Friday, April 6, 2007

Beautiful Flotsam


I found Nader Hasan's art by complete accident, during one of my crazy search-threads on Google. Mr. Hasan, originally from Jordan and now living in Montreal, makes art out of found bits and pieces from anywhere he happens to find them.
“I am obsessed with small work,” he told the McGill Daily, a newspaper for McGill University. It is true: Mr. Hasan's work has the same kind of obsessive arrangement as some of the best Kunstkammern, or the Sedlec Ossuary (see below). Things that most people would walk right past are actually treasures which, when put in one of Mr. Hasan's arrangements, make you suddenly aware of their beauty.


What I love about this work is its attention to detail, the fearlessness of the presentation, and the eye Mr. Hasan has for how things will look together. Small things can so often be, simply, junk; yet even plastic daisies and old (but not antique) radio knobs are reborn in this new context; somehow the age of the materials (old enough to look old without being precious antiques) give these arrangements a mystique; we feel we are holding history in our hands, collected - though whose history is not clear.

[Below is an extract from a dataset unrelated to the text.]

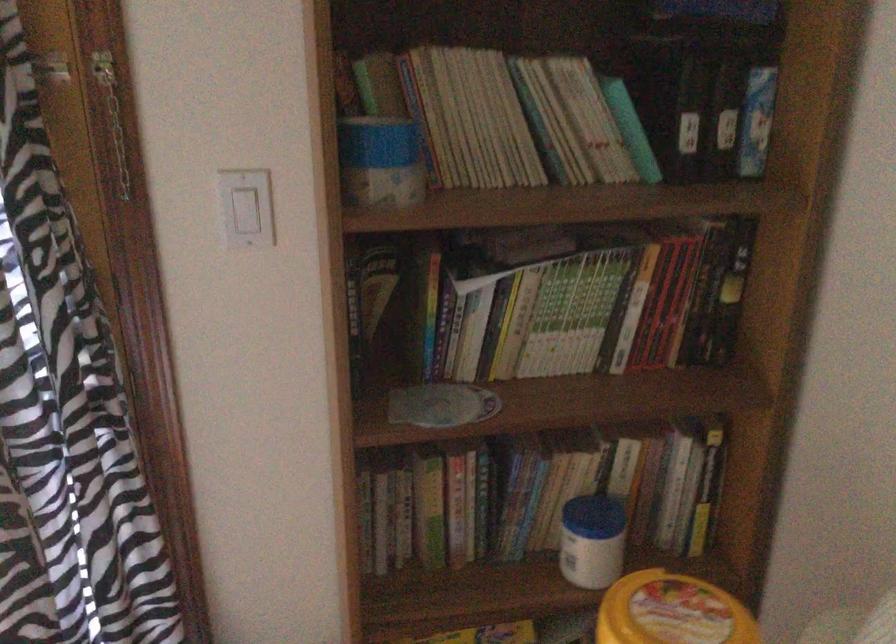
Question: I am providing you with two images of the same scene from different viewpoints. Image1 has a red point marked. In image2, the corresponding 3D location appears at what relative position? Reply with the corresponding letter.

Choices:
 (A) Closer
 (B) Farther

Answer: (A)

I have, since childhood, been obsessed with things that carry mana, which in the Oceanic sense is "an impersonal force or quality that resides in people, animals, and inanimate objects and that instills in the appreciative observer a sense of respect or wonder." [wiki] In other words, for some objects a kind of life-magic clings to them or is infused into them. In some descriptions, mana can rub off of powerful people onto their objects, like pollen rubbing off on to a bee's legs - and if you are the possessor of an object with mana, your own mana increases as a result. In Hawaii, for example, contact with an object owned by the King was often powerful enough to kill a normal person. In my own childhood cosmology, which was built on hearsay, all objects had mana, and the amount varied depending on the object's history and usage. I was left with the feeling that if something had enough magic in it, it could become independent, moving around when I wasn't looking...

But that's another story.

In any case this is why I like Nader Hasan's work: he takes the small, tiny mana of everyday objects, and assembles them, gluing them together with his own artist's mana until they glow with their own kind of power. These small conglomerations of life-magic hold more than the sum of their parts, in every sense of the idea: they exert a sort of power over the senses, making us bend closer to see, making us want to keep one in our house in a shrine, making us wonder about the histories we are looking at - and, finally, making us wish, as always, that we could do that too.

1 comment:

Unknown said...

Thank you for the art and for the paragraph about mana. It's another way to talk about some things I've experienced/felt.
This is a wonderful mind looping website.